**TASK INSTRUCTIONS:** Return every line below as is, leaving out the pictures.

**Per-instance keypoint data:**
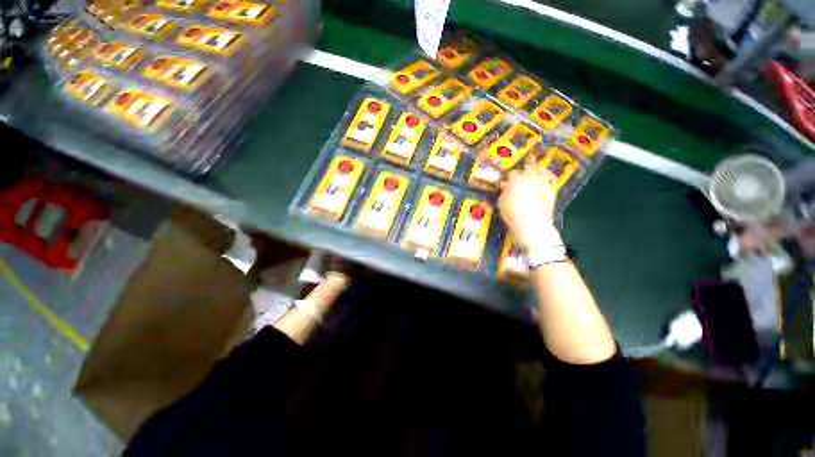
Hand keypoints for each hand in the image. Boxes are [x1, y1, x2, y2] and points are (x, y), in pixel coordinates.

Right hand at [498, 163, 561, 252]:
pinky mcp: (552, 189)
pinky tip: (545, 178)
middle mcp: (531, 177)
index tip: (507, 179)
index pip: (513, 172)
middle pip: (529, 166)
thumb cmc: (512, 214)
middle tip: (523, 169)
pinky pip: (551, 179)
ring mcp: (544, 183)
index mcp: (517, 180)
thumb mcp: (502, 203)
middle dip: (526, 166)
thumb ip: (504, 192)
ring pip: (542, 170)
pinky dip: (547, 177)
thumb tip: (505, 185)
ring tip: (535, 171)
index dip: (509, 175)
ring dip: (538, 169)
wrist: (533, 224)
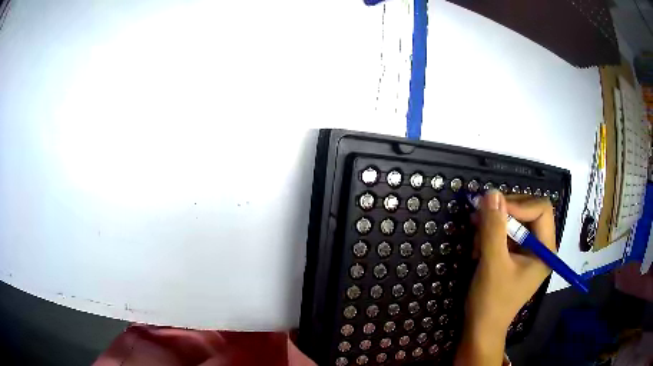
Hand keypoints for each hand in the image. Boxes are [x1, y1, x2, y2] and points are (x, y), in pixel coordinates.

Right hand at [455, 190, 555, 365]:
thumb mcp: (492, 263)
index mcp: (546, 249)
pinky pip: (506, 233)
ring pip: (514, 221)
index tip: (493, 210)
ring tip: (477, 242)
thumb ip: (493, 228)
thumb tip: (491, 192)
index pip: (541, 209)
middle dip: (503, 214)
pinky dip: (490, 235)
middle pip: (528, 211)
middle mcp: (541, 246)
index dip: (519, 204)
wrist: (480, 329)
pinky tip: (478, 249)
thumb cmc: (491, 301)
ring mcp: (528, 251)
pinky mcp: (515, 256)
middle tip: (479, 219)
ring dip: (493, 226)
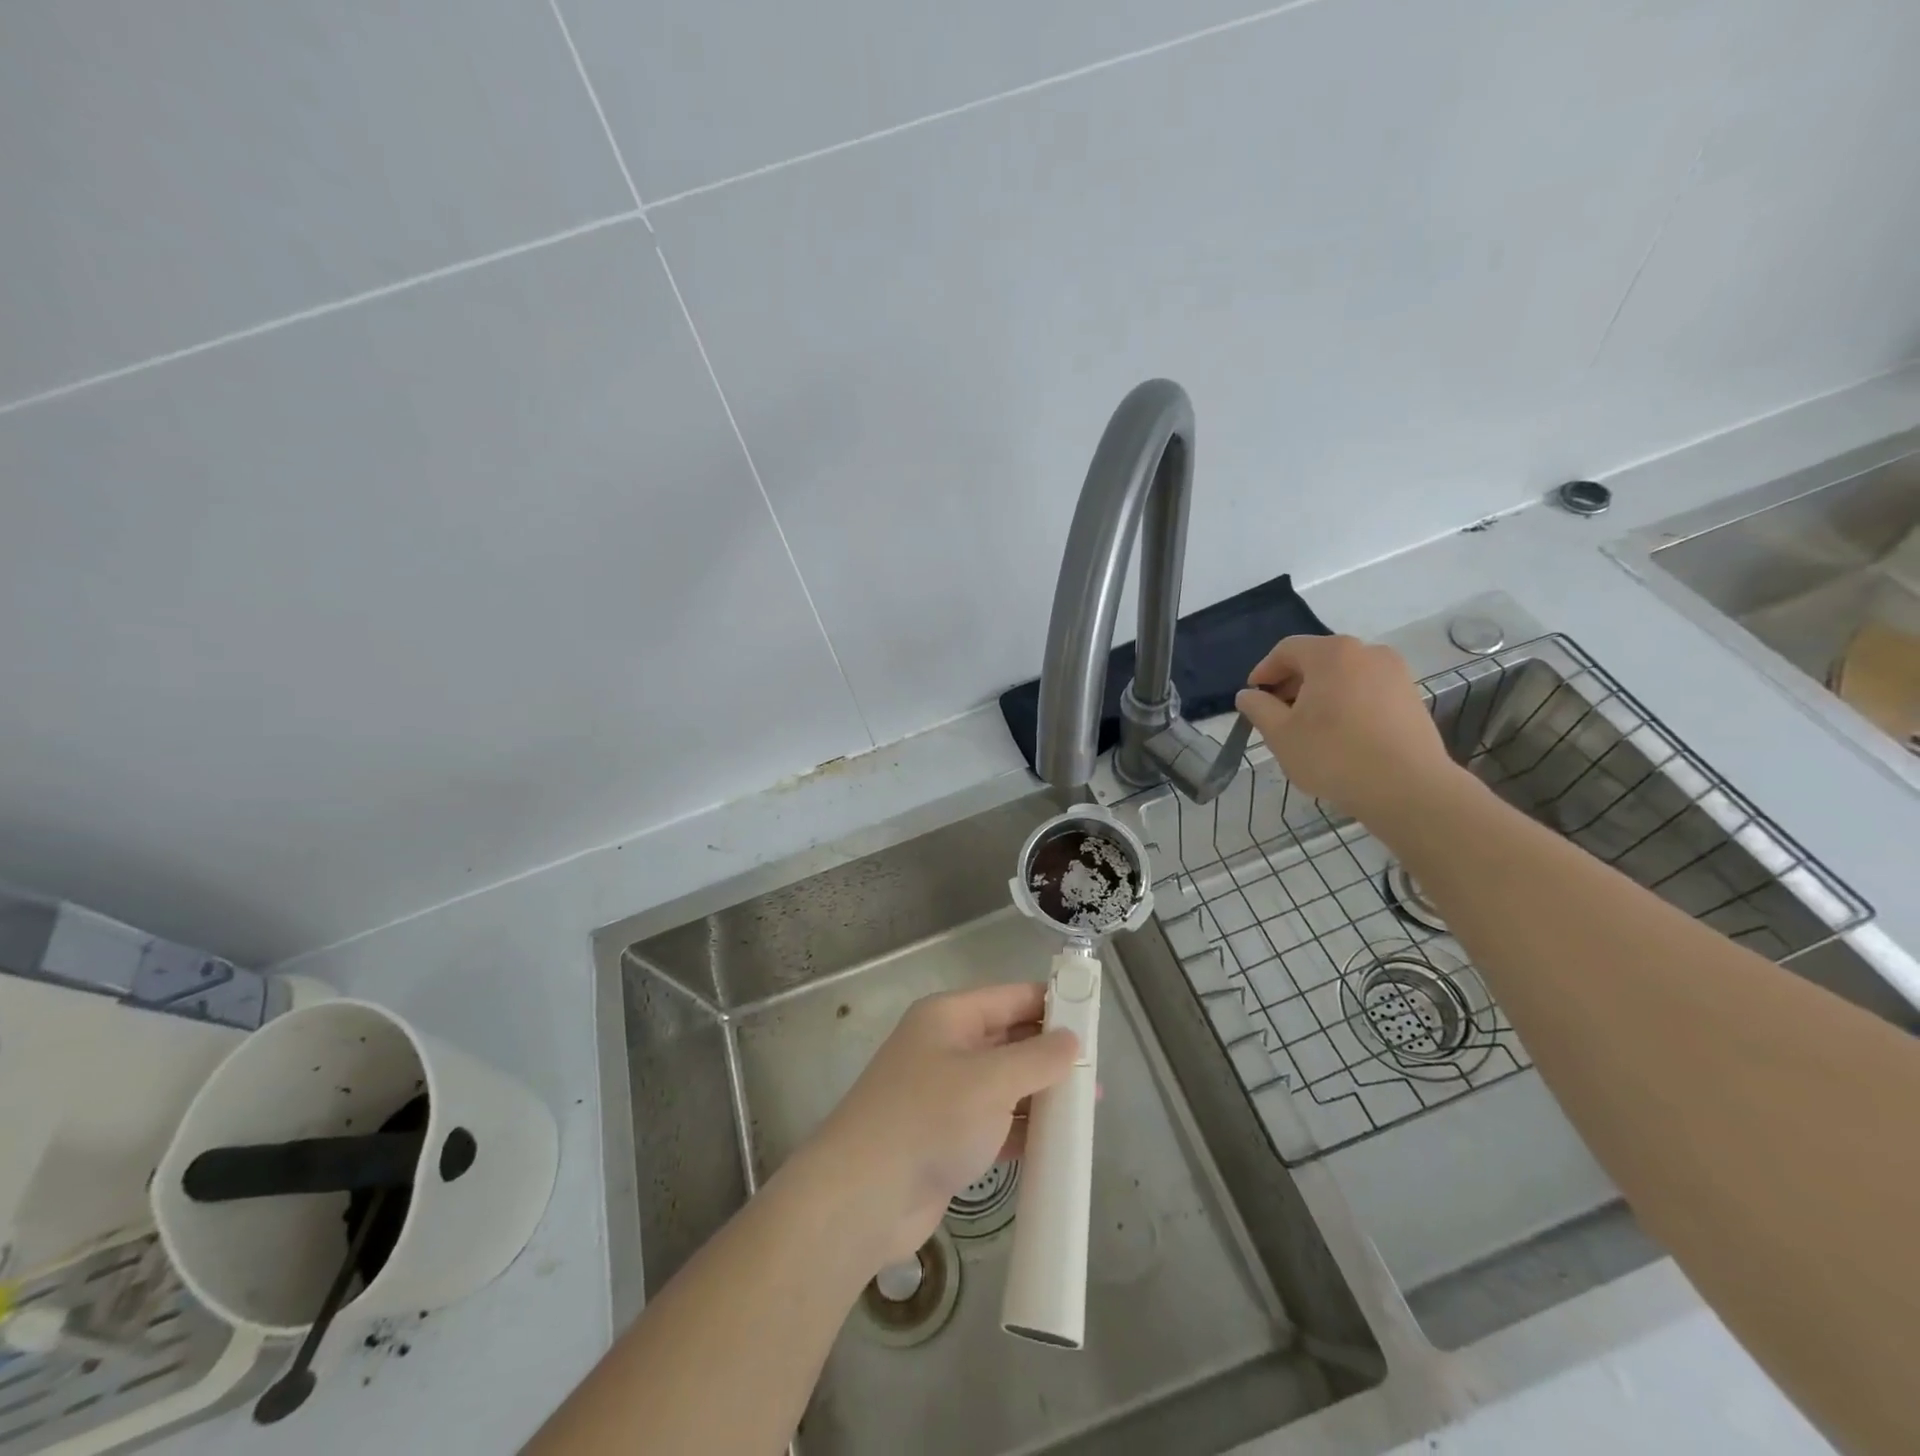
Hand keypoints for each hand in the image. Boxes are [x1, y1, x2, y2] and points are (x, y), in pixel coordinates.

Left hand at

**SOLVED EXERCISE:**
Hand keypoints for each hand in the image. Boxes are [x1, y1, x2, y2] and points are (x, y), in pixel coordinates.

Right hand at [498, 163, 561, 252]:
pinky mcp: (552, 189)
pinky tip: (545, 178)
middle mcp: (531, 177)
index tip: (507, 179)
index pip: (513, 172)
middle pip: (529, 166)
thumb cmc: (512, 214)
middle tip: (523, 169)
pinky pip: (551, 179)
ring mcp: (544, 183)
index mcp: (517, 180)
thumb mcp: (502, 203)
middle dip: (526, 166)
thumb ip: (504, 192)
ring pip: (542, 170)
pinky dip: (547, 177)
thumb tip: (505, 185)
ring tip: (535, 171)
index dip: (509, 175)
ring dip: (538, 169)
wrist: (533, 224)
Hand keypoints for each hand in the image. Boxes are [x1, y1, x2, y2] and points are (x, y), in pixel coordinates.

Right hand at [455, 190, 555, 365]:
thumb mcp: (492, 263)
index mcp: (546, 249)
pinky pip: (506, 233)
ring pip: (514, 221)
index tip: (493, 210)
ring tip: (477, 242)
thumb ip: (493, 228)
thumb tip: (491, 192)
index pip: (541, 209)
middle dip: (503, 214)
pinky dip: (490, 235)
middle pip: (528, 211)
middle mcp: (541, 246)
index dip: (519, 204)
wrist: (480, 329)
pinky tip: (478, 249)
thumb cmc: (491, 301)
ring mcp: (528, 251)
pinky mcp: (515, 256)
middle tip: (479, 219)
ring dip: (493, 226)
Hand keypoints for each hand in the image. Boxes are [x1, y1, x2, y2] and points are (x, y), in pixel coordinates.

Left hand at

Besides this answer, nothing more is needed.